Modern toplumun üretim yapısının oluşmasında batıda sermaye birikim sürecinin önemli rol oynadığı bilinmektedir. Teknoloji ve bilimdeki ilerlemelerin bu sürece eklenmesiyle geleneksel toplumdan modern topluma doğru bir dönüşüm süreci yaşanmıştır. Diğer bir ifade ile geleneksel toplumun kurumları yerini modern toplumun

(23)

kurumlarına terk etmeye başlamıştır. Bu yeni oluşum, ekonomik anlayıştan siyasal davranışlara; tüketim alışkanlıklarından, yerleşim yapısına kadar her alanında kısa sürede etkisini göstermiştir (Kılıç, 2006: 110)

Modernleşme kapitalist piyasayla ilişkili olan ekonomik ve ilimsel-teknik gelişmeleri içerir. Modernleşme insan anlayışının terimlerini değiştiren tek yönlü bir yolculuktur (Tomlinson, 1999: 221).

Modernliğin maddi ve sosyopolitik yararları, toplumların geleneksel ekonomilerinden, siyasal toplum yapılarından ve dünya görüşlerinden özgürleşimlerini temsil eder. Modernliğin merkezinde yatan rasyonalite bireylerin insani olanaklarını genişletmelerine ve bir kültürel topluluğun öz kavrayışında geri dönüşü olmayan bir noktayı temsil eden bir takım seçimlere olanak tanır. Modernliğin bu yararları gelişme kavramı altında toplanır (Tomlinson, 1999: 226).

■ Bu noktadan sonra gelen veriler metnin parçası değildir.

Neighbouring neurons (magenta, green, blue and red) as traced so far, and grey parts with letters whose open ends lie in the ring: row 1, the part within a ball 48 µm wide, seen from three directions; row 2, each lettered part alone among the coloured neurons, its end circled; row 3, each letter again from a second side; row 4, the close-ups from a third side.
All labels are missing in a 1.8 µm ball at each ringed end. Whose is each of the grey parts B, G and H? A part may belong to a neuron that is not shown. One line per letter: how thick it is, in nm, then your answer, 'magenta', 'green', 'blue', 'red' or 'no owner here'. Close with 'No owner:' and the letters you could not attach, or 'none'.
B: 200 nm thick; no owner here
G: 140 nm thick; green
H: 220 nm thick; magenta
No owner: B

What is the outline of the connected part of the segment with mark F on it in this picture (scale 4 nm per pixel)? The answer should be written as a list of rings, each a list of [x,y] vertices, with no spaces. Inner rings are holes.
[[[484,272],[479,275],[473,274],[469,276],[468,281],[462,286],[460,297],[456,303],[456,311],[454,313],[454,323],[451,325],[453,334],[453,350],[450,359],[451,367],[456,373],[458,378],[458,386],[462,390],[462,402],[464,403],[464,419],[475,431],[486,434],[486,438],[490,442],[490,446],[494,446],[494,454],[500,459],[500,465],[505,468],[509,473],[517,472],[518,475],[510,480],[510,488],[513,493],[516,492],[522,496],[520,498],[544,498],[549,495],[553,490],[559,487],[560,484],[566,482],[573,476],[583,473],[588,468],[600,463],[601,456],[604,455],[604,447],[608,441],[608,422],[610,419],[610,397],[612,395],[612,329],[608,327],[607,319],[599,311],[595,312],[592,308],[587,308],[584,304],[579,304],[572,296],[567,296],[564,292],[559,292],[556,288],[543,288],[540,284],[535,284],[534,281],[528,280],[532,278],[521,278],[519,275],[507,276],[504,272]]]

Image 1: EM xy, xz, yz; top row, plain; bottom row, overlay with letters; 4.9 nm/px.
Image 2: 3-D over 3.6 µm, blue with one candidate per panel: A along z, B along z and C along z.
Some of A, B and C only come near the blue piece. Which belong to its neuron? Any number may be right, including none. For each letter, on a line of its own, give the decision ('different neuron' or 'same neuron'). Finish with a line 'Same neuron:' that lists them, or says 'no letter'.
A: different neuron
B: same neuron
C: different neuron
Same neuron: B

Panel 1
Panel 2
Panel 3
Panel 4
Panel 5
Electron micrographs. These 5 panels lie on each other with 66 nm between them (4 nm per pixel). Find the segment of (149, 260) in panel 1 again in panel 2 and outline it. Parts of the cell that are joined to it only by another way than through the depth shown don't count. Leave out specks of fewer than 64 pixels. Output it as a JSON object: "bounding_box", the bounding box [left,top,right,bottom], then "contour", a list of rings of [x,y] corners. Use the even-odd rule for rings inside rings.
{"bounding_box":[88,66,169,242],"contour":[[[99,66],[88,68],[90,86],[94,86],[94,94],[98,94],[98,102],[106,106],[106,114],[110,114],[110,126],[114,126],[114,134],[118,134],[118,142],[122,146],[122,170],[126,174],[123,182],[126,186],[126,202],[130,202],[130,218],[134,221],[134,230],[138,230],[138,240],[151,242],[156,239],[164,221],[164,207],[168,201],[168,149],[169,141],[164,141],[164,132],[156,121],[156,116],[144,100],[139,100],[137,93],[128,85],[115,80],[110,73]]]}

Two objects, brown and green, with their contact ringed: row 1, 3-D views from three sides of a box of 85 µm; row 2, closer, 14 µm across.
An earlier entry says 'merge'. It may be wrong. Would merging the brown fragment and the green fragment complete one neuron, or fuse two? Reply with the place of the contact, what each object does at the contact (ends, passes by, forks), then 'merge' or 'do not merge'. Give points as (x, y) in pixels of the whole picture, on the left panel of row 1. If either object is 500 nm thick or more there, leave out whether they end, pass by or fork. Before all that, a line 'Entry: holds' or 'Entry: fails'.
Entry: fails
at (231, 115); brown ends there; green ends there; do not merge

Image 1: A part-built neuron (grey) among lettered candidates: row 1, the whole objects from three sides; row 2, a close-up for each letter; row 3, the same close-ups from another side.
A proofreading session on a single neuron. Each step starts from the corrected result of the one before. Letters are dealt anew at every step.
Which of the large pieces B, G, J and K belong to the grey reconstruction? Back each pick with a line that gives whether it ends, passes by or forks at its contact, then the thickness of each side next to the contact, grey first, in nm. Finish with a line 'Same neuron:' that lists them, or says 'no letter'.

Modernizmin sorunlarını çözememesi, sonuçta, toplumların, modernitenin tüm karakteristiklerine meydan okuyan, ilerlemenin karşısına reaksiyon’u; şimdi’nin karşısına geçmiş’i; soyutlamanın karşısına temsil’i... vd. koyan ve adına postmodernite denilen bir “durum” içine girmesine neden olmuştur (Aslan ve Yılmaz, 2001: 94).

Postmodernizmi modernizm bir devamı olarak niteleyenler olduğu gibi moderniteden bir kopuş olduğunu ileri sürenler de vardır. Ne olursa olsun postmodernizm modernliğin açmazlarına karşı bir başkaldırı ve kökten bir eleştirisidir (Aslan ve Yılmaz, 2001: 93).

Modernleşme geleneksel toplumdan çağdaş topluma bir geçiş olarak yorumlanıyorsa, postmodernleşme geçmişi kökten bir reddetme değildir. Postmodernleşme kavramının tahlili için, onu nasıl ele alacağımızı belirlemek gerekiyor: Modernleşmenin devamı, yani çağdaş evresi veya modernleşmenin reddi olarak. Modernleşme, geleneksel toplumdan çağdaş topluma, postmodernleşme ise çağdaş toplumdan post-çağdaş topluma geçiş olarak değerlendiriliyor. Böylelikle postmodernleşme, modernleşmenin çağdaş biçimidir (www.hbvdergisi.gazi.edu.tr).

Genel çerçevesiyle postmodernizm, modernliğin açmazlarına karşı bir savaşım ve modernleşmeyle bir hesaplaşmadır. Postmodernistlere göre postmodernizm, ileri batı toplumlarının şu an içinde bulunduğu aşamayı, bir bakıma modern sonrası toplumu adlandırır (Aslan ve Yılmaz, 2001: 93).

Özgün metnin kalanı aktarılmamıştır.